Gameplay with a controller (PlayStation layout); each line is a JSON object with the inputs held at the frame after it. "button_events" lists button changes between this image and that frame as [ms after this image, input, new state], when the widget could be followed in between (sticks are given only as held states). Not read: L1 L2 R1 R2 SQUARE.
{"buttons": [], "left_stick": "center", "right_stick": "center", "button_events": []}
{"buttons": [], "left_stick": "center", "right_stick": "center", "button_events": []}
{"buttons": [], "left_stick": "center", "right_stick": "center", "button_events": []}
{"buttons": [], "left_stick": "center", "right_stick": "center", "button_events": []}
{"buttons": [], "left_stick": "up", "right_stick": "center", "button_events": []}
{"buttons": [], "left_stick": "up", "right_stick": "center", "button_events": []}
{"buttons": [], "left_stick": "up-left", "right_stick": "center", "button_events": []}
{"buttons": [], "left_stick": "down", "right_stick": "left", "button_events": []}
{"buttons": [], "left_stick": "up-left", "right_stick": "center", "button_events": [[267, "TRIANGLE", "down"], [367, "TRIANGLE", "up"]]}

Work instructions
Copy out all of the records, keeping every line identical.

Result of this exercise
Gameplay with a controller (PlayStation layout); each line is a JSON object with the inputs held at the frame after it. "button_events" lists button changes between this image and that frame as [ms after this image, input, new state], when the widget could be followed in between (sticks are given only as held states). Not read: L1 L2 R1 R2 SQUARE.
{"buttons": [], "left_stick": "center", "right_stick": "center", "button_events": []}
{"buttons": [], "left_stick": "center", "right_stick": "center", "button_events": []}
{"buttons": [], "left_stick": "center", "right_stick": "center", "button_events": []}
{"buttons": [], "left_stick": "center", "right_stick": "center", "button_events": []}
{"buttons": [], "left_stick": "up", "right_stick": "center", "button_events": []}
{"buttons": [], "left_stick": "up", "right_stick": "center", "button_events": []}
{"buttons": [], "left_stick": "up-left", "right_stick": "center", "button_events": []}
{"buttons": [], "left_stick": "down", "right_stick": "left", "button_events": []}
{"buttons": [], "left_stick": "up-left", "right_stick": "center", "button_events": [[267, "TRIANGLE", "down"], [367, "TRIANGLE", "up"]]}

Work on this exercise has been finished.